--- START ---

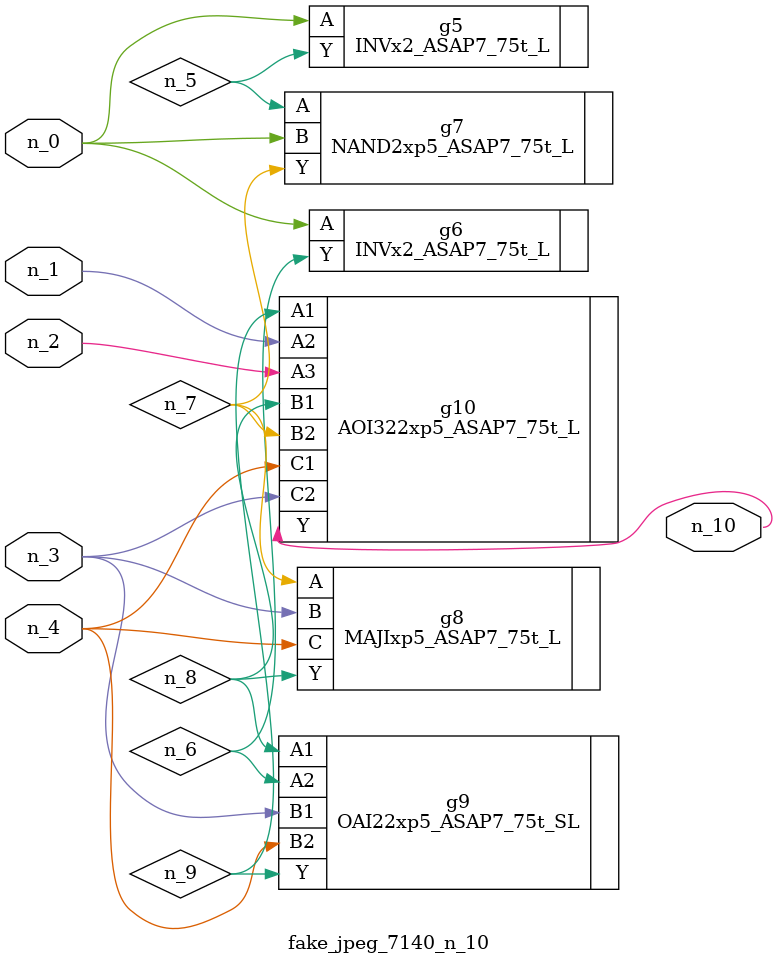
<source format=v>
module fake_jpeg_7140_n_10 (n_3, n_2, n_1, n_0, n_4, n_10);

input n_3;
input n_2;
input n_1;
input n_0;
input n_4;

output n_10;

wire n_8;
wire n_9;
wire n_6;
wire n_5;
wire n_7;

INVx2_ASAP7_75t_L g5 ( 
.A(n_0),
.Y(n_5)
);

INVx2_ASAP7_75t_L g6 ( 
.A(n_0),
.Y(n_6)
);

NAND2xp5_ASAP7_75t_L g7 ( 
.A(n_5),
.B(n_0),
.Y(n_7)
);

MAJIxp5_ASAP7_75t_L g8 ( 
.A(n_7),
.B(n_3),
.C(n_4),
.Y(n_8)
);

OAI22xp5_ASAP7_75t_SL g9 ( 
.A1(n_8),
.A2(n_6),
.B1(n_3),
.B2(n_4),
.Y(n_9)
);

AOI322xp5_ASAP7_75t_L g10 ( 
.A1(n_9),
.A2(n_1),
.A3(n_2),
.B1(n_8),
.B2(n_7),
.C1(n_4),
.C2(n_3),
.Y(n_10)
);


endmodule
</source>
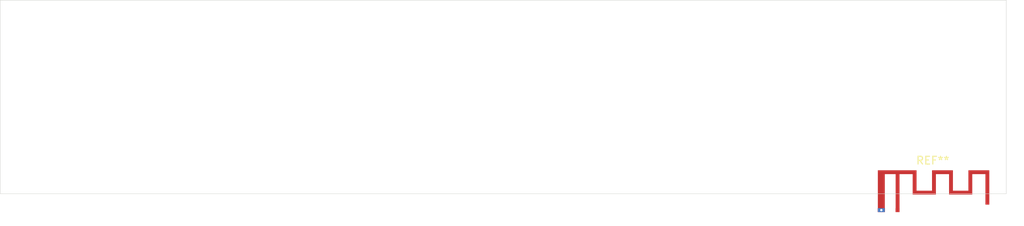
<source format=kicad_pcb>
(kicad_pcb
	(version 20240108)
	(generator "pcbnew")
	(generator_version "8.0")
	(general
		(thickness 1.6)
		(legacy_teardrops no)
	)
	(paper "A4")
	(layers
		(0 "F.Cu" signal)
		(31 "B.Cu" signal)
		(32 "B.Adhes" user "B.Adhesive")
		(33 "F.Adhes" user "F.Adhesive")
		(34 "B.Paste" user)
		(35 "F.Paste" user)
		(36 "B.SilkS" user "B.Silkscreen")
		(37 "F.SilkS" user "F.Silkscreen")
		(38 "B.Mask" user)
		(39 "F.Mask" user)
		(40 "Dwgs.User" user "User.Drawings")
		(41 "Cmts.User" user "User.Comments")
		(42 "Eco1.User" user "User.Eco1")
		(43 "Eco2.User" user "User.Eco2")
		(44 "Edge.Cuts" user)
		(45 "Margin" user)
		(46 "B.CrtYd" user "B.Courtyard")
		(47 "F.CrtYd" user "F.Courtyard")
		(48 "B.Fab" user)
		(49 "F.Fab" user)
		(50 "User.1" user)
		(51 "User.2" user)
		(52 "User.3" user)
		(53 "User.4" user)
		(54 "User.5" user)
		(55 "User.6" user)
		(56 "User.7" user)
		(57 "User.8" user)
		(58 "User.9" user)
	)
	(setup
		(pad_to_mask_clearance 0)
		(allow_soldermask_bridges_in_footprints no)
		(pcbplotparams
			(layerselection 0x00010fc_ffffffff)
			(plot_on_all_layers_selection 0x0000000_00000000)
			(disableapertmacros no)
			(usegerberextensions no)
			(usegerberattributes yes)
			(usegerberadvancedattributes yes)
			(creategerberjobfile yes)
			(dashed_line_dash_ratio 12.000000)
			(dashed_line_gap_ratio 3.000000)
			(svgprecision 4)
			(plotframeref no)
			(viasonmask no)
			(mode 1)
			(useauxorigin no)
			(hpglpennumber 1)
			(hpglpenspeed 20)
			(hpglpendiameter 15.000000)
			(pdf_front_fp_property_popups yes)
			(pdf_back_fp_property_popups yes)
			(dxfpolygonmode yes)
			(dxfimperialunits yes)
			(dxfusepcbnewfont yes)
			(psnegative no)
			(psa4output no)
			(plotreference yes)
			(plotvalue yes)
			(plotfptext yes)
			(plotinvisibletext no)
			(sketchpadsonfab no)
			(subtractmaskfromsilk no)
			(outputformat 1)
			(mirror no)
			(drillshape 1)
			(scaleselection 1)
			(outputdirectory "")
		)
	)
	(net 0 "")
	(footprint "RF_Antenna:Texas_SWRA117D_2.4GHz_Right" (layer "F.Cu") (at 160.95 67.125))
	(gr_rect
		(start 45 40)
		(end 175 65)
		(stroke
			(width 0.05)
			(type default)
		)
		(fill none)
		(layer "Edge.Cuts")
		(uuid "5f84cef5-9609-47b3-9bef-435e0105c03f")
	)
)

</source>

--- END ---

Work through the entries above and report the number of lines that include "Adhesive", with nothing else.

**Answer to the exercise:**
2